### RECORDED DATA ###

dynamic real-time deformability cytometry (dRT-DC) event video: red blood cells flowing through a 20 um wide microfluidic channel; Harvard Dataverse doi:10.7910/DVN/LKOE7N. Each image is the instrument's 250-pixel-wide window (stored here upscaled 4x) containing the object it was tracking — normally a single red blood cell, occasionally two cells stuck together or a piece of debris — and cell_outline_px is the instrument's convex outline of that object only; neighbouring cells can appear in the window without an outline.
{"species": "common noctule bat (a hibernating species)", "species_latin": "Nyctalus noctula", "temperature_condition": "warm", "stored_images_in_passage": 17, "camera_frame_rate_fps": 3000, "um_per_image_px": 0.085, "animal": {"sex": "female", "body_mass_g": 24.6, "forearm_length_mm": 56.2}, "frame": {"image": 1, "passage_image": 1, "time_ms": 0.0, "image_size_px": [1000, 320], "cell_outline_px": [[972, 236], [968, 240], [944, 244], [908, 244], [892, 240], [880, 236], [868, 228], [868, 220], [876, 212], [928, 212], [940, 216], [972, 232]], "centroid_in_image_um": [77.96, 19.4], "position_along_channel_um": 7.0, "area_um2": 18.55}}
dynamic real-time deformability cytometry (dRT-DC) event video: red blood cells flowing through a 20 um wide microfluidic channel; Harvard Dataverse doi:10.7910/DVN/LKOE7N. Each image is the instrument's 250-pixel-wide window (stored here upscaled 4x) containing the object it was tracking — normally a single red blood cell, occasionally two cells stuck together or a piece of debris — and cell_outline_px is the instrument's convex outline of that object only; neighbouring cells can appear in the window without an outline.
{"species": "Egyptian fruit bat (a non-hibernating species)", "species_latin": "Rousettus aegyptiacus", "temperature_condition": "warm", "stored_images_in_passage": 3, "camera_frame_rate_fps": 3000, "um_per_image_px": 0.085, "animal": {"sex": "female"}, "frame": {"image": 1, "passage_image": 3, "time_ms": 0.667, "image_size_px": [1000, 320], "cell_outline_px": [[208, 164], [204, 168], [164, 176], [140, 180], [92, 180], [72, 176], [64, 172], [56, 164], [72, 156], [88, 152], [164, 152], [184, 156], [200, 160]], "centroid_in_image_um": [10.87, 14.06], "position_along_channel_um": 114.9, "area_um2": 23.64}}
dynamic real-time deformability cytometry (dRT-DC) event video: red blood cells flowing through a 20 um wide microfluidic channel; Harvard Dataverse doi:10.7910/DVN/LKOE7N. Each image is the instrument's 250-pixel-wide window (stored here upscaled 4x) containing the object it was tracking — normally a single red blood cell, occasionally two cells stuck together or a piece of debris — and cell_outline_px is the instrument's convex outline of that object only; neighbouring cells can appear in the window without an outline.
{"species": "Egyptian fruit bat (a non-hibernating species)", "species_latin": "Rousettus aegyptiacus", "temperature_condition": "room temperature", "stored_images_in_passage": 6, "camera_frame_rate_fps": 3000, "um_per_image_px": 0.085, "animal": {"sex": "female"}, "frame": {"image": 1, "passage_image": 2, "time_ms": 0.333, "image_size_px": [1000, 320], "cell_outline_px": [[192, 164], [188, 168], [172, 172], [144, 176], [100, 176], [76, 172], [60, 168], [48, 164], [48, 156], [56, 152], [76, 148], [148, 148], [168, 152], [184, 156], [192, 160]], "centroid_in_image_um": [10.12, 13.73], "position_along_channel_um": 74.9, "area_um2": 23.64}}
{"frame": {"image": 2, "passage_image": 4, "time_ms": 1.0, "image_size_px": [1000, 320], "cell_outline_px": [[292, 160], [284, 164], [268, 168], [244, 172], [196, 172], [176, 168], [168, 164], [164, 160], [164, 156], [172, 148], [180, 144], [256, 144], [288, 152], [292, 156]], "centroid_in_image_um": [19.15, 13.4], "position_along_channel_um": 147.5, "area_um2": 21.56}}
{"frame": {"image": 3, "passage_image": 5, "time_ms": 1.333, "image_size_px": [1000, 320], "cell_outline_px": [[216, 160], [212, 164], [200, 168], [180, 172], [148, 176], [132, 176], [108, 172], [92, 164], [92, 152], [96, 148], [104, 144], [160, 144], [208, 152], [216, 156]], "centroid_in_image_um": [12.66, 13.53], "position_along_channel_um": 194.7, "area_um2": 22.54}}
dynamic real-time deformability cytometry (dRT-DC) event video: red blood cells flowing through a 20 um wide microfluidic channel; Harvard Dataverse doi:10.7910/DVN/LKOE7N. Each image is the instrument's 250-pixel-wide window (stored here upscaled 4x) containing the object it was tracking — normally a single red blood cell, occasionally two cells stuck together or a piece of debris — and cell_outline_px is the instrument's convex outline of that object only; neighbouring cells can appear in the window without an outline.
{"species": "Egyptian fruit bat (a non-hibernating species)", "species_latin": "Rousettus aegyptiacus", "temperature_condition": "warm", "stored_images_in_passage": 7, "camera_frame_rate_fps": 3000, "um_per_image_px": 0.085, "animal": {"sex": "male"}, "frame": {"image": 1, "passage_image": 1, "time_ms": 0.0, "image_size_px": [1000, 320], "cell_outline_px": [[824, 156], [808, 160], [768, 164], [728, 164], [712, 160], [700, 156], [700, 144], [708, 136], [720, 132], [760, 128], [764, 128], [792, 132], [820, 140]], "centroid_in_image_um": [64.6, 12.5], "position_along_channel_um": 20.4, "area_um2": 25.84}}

###

■ TASK DIRECTIONS
Your task is to transcribe the listing above in full, exactly as given.

■ SOLUTION TO THIS PROBLEM
dynamic real-time deformability cytometry (dRT-DC) event video: red blood cells flowing through a 20 um wide microfluidic channel; Harvard Dataverse doi:10.7910/DVN/LKOE7N. Each image is the instrument's 250-pixel-wide window (stored here upscaled 4x) containing the object it was tracking — normally a single red blood cell, occasionally two cells stuck together or a piece of debris — and cell_outline_px is the instrument's convex outline of that object only; neighbouring cells can appear in the window without an outline.
{"species": "common noctule bat (a hibernating species)", "species_latin": "Nyctalus noctula", "temperature_condition": "warm", "stored_images_in_passage": 17, "camera_frame_rate_fps": 3000, "um_per_image_px": 0.085, "animal": {"sex": "female", "body_mass_g": 24.6, "forearm_length_mm": 56.2}, "frame": {"image": 1, "passage_image": 1, "time_ms": 0.0, "image_size_px": [1000, 320], "cell_outline_px": [[972, 236], [968, 240], [944, 244], [908, 244], [892, 240], [880, 236], [868, 228], [868, 220], [876, 212], [928, 212], [940, 216], [972, 232]], "centroid_in_image_um": [77.96, 19.4], "position_along_channel_um": 7.0, "area_um2": 18.55}}
dynamic real-time deformability cytometry (dRT-DC) event video: red blood cells flowing through a 20 um wide microfluidic channel; Harvard Dataverse doi:10.7910/DVN/LKOE7N. Each image is the instrument's 250-pixel-wide window (stored here upscaled 4x) containing the object it was tracking — normally a single red blood cell, occasionally two cells stuck together or a piece of debris — and cell_outline_px is the instrument's convex outline of that object only; neighbouring cells can appear in the window without an outline.
{"species": "Egyptian fruit bat (a non-hibernating species)", "species_latin": "Rousettus aegyptiacus", "temperature_condition": "warm", "stored_images_in_passage": 3, "camera_frame_rate_fps": 3000, "um_per_image_px": 0.085, "animal": {"sex": "female"}, "frame": {"image": 1, "passage_image": 3, "time_ms": 0.667, "image_size_px": [1000, 320], "cell_outline_px": [[208, 164], [204, 168], [164, 176], [140, 180], [92, 180], [72, 176], [64, 172], [56, 164], [72, 156], [88, 152], [164, 152], [184, 156], [200, 160]], "centroid_in_image_um": [10.87, 14.06], "position_along_channel_um": 114.9, "area_um2": 23.64}}
dynamic real-time deformability cytometry (dRT-DC) event video: red blood cells flowing through a 20 um wide microfluidic channel; Harvard Dataverse doi:10.7910/DVN/LKOE7N. Each image is the instrument's 250-pixel-wide window (stored here upscaled 4x) containing the object it was tracking — normally a single red blood cell, occasionally two cells stuck together or a piece of debris — and cell_outline_px is the instrument's convex outline of that object only; neighbouring cells can appear in the window without an outline.
{"species": "Egyptian fruit bat (a non-hibernating species)", "species_latin": "Rousettus aegyptiacus", "temperature_condition": "room temperature", "stored_images_in_passage": 6, "camera_frame_rate_fps": 3000, "um_per_image_px": 0.085, "animal": {"sex": "female"}, "frame": {"image": 1, "passage_image": 2, "time_ms": 0.333, "image_size_px": [1000, 320], "cell_outline_px": [[192, 164], [188, 168], [172, 172], [144, 176], [100, 176], [76, 172], [60, 168], [48, 164], [48, 156], [56, 152], [76, 148], [148, 148], [168, 152], [184, 156], [192, 160]], "centroid_in_image_um": [10.12, 13.73], "position_along_channel_um": 74.9, "area_um2": 23.64}}
{"frame": {"image": 2, "passage_image": 4, "time_ms": 1.0, "image_size_px": [1000, 320], "cell_outline_px": [[292, 160], [284, 164], [268, 168], [244, 172], [196, 172], [176, 168], [168, 164], [164, 160], [164, 156], [172, 148], [180, 144], [256, 144], [288, 152], [292, 156]], "centroid_in_image_um": [19.15, 13.4], "position_along_channel_um": 147.5, "area_um2": 21.56}}
{"frame": {"image": 3, "passage_image": 5, "time_ms": 1.333, "image_size_px": [1000, 320], "cell_outline_px": [[216, 160], [212, 164], [200, 168], [180, 172], [148, 176], [132, 176], [108, 172], [92, 164], [92, 152], [96, 148], [104, 144], [160, 144], [208, 152], [216, 156]], "centroid_in_image_um": [12.66, 13.53], "position_along_channel_um": 194.7, "area_um2": 22.54}}
dynamic real-time deformability cytometry (dRT-DC) event video: red blood cells flowing through a 20 um wide microfluidic channel; Harvard Dataverse doi:10.7910/DVN/LKOE7N. Each image is the instrument's 250-pixel-wide window (stored here upscaled 4x) containing the object it was tracking — normally a single red blood cell, occasionally two cells stuck together or a piece of debris — and cell_outline_px is the instrument's convex outline of that object only; neighbouring cells can appear in the window without an outline.
{"species": "Egyptian fruit bat (a non-hibernating species)", "species_latin": "Rousettus aegyptiacus", "temperature_condition": "warm", "stored_images_in_passage": 7, "camera_frame_rate_fps": 3000, "um_per_image_px": 0.085, "animal": {"sex": "male"}, "frame": {"image": 1, "passage_image": 1, "time_ms": 0.0, "image_size_px": [1000, 320], "cell_outline_px": [[824, 156], [808, 160], [768, 164], [728, 164], [712, 160], [700, 156], [700, 144], [708, 136], [720, 132], [760, 128], [764, 128], [792, 132], [820, 140]], "centroid_in_image_um": [64.6, 12.5], "position_along_channel_um": 20.4, "area_um2": 25.84}}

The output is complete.